As well, they are checking to see if cross contamination from livers and intestines could occur at the packing plant.

Research is also measuring ractopamine withdrawal times. The product is fed for 28 days prior to shipping.

“From the study, we know if we withdraw cattle from ractopamine for two, four or seven days, we can, depending on the tissue, reduce the residues, particularly below the (minimum residue levels) that have been established,” he said.

“The omasum, small intestine and large intestines are problematic for us.”

Companies exporting these items may have to reconsider their business plans.

Another problem is the presence of the growth promoter zeranol in animal tissues.
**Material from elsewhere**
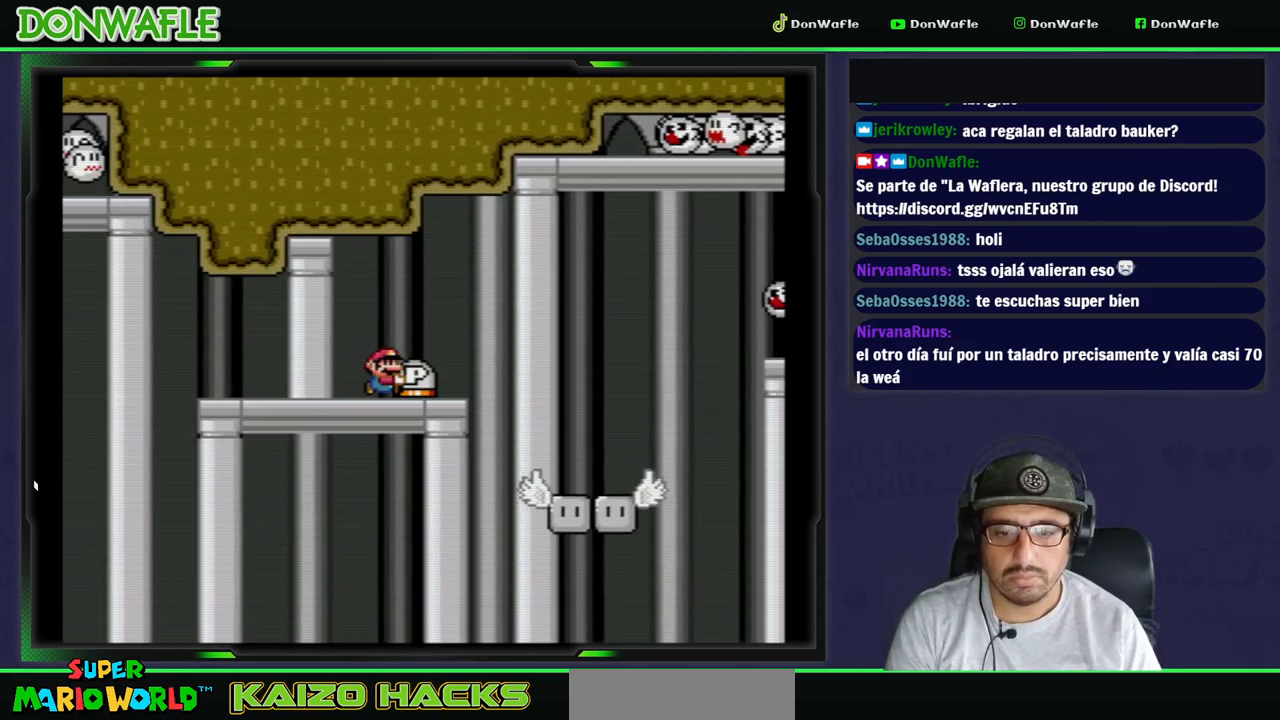
{"buttons": ["Y", "DPAD_DOWN"], "events": [[417, "DPAD_DOWN", "down"]]}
Zeranol can occur naturally in fusarium-infected grain.

“You can see about 50 percent of the time when mould was growing, you can detect zeranol, even when the cattle weren’t treated with zeranol as a Ralgro implant,” he said.

“This can be a problem relative to exports.”

In Canada, feedlots do not use ractopamine if a packer contract requires untreated cattle. Not using the product reduces the value of the carcass by $15 to $30, but the packer offsets that loss with a premium.

“We have learned the feedlot needs to go off the beta agonists altogether and not have it on the site. It has been very difficult to achieve racto-free unless the product is not being used on the site,” said veterinarian Kee Jim of Feedlot Health Management Services in Okotoks, Alta.

These products require careful planning in the feeding regimen, and Jim does not believe it is possible to withdraw it and then market the cattle as residue free.

“It is a biological system. You either don’t use it at all in the feedlot or it is fairly difficult to manage the other way. It is theoretically possible, but I haven’t seen much success with that,” he said.

The product can be more concentrated in certain tissues, but the levels can be measured at very low amounts — parts per million or parts per billion — depending on the testing methodology used.